For CPU-only inference, generation speed is memory-bandwidth bound, not compute-bound. Setting more threads than your CPU’s memory channel count will hurt performance.

# Recommended for a 16-core server with 8 memory channels:
igllama api model.gguf \
  --threads 8 \
  --threads-batch 16 \
  --mlock \
  --ctx-size 8192

Why separate thread counts?

  • --threads controls generation (one token at a time = GEMV). Optimal = memory channel count.
  • --threads-batch controls prefill (processing the prompt = GEMM).
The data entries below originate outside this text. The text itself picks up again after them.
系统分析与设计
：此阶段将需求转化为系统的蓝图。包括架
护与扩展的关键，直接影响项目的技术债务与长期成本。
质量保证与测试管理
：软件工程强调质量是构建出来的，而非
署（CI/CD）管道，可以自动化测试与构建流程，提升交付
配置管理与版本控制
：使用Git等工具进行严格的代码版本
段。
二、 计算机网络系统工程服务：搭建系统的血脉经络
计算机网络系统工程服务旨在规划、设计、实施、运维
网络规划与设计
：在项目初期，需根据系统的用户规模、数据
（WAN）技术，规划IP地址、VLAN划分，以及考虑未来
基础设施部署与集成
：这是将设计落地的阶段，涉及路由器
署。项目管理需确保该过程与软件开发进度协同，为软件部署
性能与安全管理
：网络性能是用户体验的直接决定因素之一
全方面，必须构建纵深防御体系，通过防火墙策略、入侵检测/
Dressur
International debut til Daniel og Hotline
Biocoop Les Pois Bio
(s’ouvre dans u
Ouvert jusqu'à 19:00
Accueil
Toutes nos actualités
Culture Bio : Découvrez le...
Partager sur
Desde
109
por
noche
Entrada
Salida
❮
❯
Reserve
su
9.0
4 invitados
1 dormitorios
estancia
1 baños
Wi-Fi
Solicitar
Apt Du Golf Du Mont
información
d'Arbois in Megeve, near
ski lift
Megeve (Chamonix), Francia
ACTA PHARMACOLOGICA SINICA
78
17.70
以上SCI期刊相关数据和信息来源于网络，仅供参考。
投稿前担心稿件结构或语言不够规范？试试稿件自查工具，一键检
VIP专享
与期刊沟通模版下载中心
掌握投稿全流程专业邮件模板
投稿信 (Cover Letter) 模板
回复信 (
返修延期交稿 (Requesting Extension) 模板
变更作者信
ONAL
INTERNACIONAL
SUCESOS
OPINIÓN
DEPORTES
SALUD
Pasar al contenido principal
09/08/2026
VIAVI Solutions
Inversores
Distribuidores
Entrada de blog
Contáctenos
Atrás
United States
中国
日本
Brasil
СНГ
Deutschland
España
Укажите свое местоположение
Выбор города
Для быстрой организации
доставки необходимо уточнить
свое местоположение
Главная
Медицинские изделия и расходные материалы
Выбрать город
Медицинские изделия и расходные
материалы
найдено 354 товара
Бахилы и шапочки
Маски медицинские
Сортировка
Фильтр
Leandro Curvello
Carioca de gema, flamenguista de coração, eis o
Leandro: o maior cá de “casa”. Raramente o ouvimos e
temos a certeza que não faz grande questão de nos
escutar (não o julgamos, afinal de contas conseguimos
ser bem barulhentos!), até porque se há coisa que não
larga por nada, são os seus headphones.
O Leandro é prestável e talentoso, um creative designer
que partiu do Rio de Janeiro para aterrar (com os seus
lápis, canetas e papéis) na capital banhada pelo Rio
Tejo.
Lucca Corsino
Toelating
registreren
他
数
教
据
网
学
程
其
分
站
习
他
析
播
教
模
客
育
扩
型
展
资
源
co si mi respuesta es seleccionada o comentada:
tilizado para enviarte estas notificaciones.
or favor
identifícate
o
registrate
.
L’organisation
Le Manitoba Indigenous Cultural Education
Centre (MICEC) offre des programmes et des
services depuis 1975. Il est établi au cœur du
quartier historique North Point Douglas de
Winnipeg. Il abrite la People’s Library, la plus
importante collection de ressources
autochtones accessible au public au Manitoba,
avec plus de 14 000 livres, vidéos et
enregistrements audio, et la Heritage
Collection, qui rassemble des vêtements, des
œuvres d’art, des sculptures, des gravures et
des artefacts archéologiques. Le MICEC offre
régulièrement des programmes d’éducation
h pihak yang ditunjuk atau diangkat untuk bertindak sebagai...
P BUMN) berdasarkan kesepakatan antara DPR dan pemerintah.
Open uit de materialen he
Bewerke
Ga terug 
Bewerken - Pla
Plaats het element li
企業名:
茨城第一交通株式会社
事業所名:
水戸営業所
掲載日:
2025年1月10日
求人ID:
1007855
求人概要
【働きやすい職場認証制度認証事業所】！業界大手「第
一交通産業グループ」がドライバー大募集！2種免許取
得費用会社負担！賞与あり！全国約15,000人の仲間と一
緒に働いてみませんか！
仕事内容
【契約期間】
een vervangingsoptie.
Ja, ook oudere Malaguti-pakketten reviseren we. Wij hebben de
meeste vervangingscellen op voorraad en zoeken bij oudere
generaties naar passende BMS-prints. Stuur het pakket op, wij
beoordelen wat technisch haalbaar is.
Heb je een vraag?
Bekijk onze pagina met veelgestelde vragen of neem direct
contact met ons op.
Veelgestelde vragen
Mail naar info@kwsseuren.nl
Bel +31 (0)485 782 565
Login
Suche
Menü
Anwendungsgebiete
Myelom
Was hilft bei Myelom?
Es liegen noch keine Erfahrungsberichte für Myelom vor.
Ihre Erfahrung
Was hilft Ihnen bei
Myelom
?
Scales with total cores.
  • --mlock pins the model in physical RAM. Critical on servers where RAM is tight.

See the Benchmark Showcase for measured results on AMD EPYC-Rome hardware.

/v1/chat/completions

Method: POST

Request:

{"model":"default","messages":[{"role":"user","content":"Hello!"}],"stream":false}

Response:

{"id":"chatcmpl-123","object":"chat.completion","choices":[{"index":0,"message":{"role":"assistant","content":"Hi!"},"finish_reason":"stop"}]}

curl:

curl http://localhost:8080/v1/chat/completions -H "Content-Type: application/json" -d '{"model":"default","messages":[{"role":"user","content":"Hi"}]}'

Streaming

Set stream: true for SSE streaming:

curl http://localhost:8080/v1/chat/completions -H "Content-Type: application/json" -d '{"model":"default","messages":[{"role":"user","content":"Hi"}],"stream":true}'

Stream format (OpenAI-compatible, v0.3.6+):

data: {"id":"chatcmpl-123","object":"chat.completion.chunk","created":1234567890,"model":"model.gguf","choices":[{"index":0,"delta":{"role":"assistant","content":""},"finish_reason":null}]}

data: {"id":"chatcmpl-123","object":"chat.completion.chunk","created":1234567890,"model":"model.gguf","choices":[{"index":0,"delta":{"content":"Hello"},"finish_reason":null}]}

data: {"id":"chatcmpl-123","object":"chat.completion.chunk","created":1234567890,"model":"model.gguf","choices":[{"index":0,"delta":{},"finish_reason":"stop"}]}

data: [DONE]

/v1/embeddings

Method: POST

Request:

{"model":"default","input":["Hello world"]}

Response:

{"object":"list","data":[{"object":"embedding","index":0,"embedding":[0.123,-0.456]}],"usage":{"prompt_tokens":2,"total_tokens":2}}

curl:

curl http://localhost:8080/v1/embeddings -H "Content-Type: application/json" -d '{"model":"default","input":"Hello"}'

/health

Method: GET

Response: {"status":"ok","model":"loaded"}

curl http://localhost:8080/health

Error Handling

StatusDescription
200Success
400Invalid request
404Not found
500Server error

CORS

Access-Control-Allow-Origin: *
Access-Control-Allow-Methods: GET, POST, OPTIONS

Examples

Python (Non-streaming)

import requests

response = requests.post(
    "http://localhost:8080/v1/chat/completions",
    json={
        "model": "default",
        "messages": [
            {"role": "system", "content": "You are helpful."},
            {"role": "user", "content": "Hello!"}
        ],
        "max_tokens": 100
    }
)

print(response.json()["choices"][0]["message"]["content"])

Python (Streaming)

import requests

response = requests.post(
    "http://localhost:8080/v1/chat/completions",
    json={"model": "default", "messages": [{"role": "user", "content": "Hello"}], "stream": True},
    stream=True
)

for line in response.iter_lines():
    if line:
        print(line.decode())

JavaScript (Streaming)

const response = await fetch('http://localhost:8080/v1/chat/completions', {
  method: 'POST',
  headers: { 'Content-Type': 'application/json' },
  body: JSON.stringify({ model: 'default', messages: [{ role: 'user', content: 'Hi' }], stream: true })
});

const reader = response.body.getReader();
const decoder = new TextDecoder();

while (true) {
  const { value, done } = await reader.read();
  if (done) break;
  for (const line of decoder.decode(value).split('\n')) {
    if (line.startsWith('data: ') && !line.includes('[DONE]')) {
      console.log(JSON.parse(line.slice(6)).choices[0].delta.content);
    }
  }
}

Model Compatibility

The API server works with any GGUF model file. GGUF (Georgi Gerganov Unified Format) is the standard format for llama.cpp-compatible models including Llama, Mistral, Qwen, Phi, and Gemma families.

For best results, use models with chat templates for multi-turn conversations.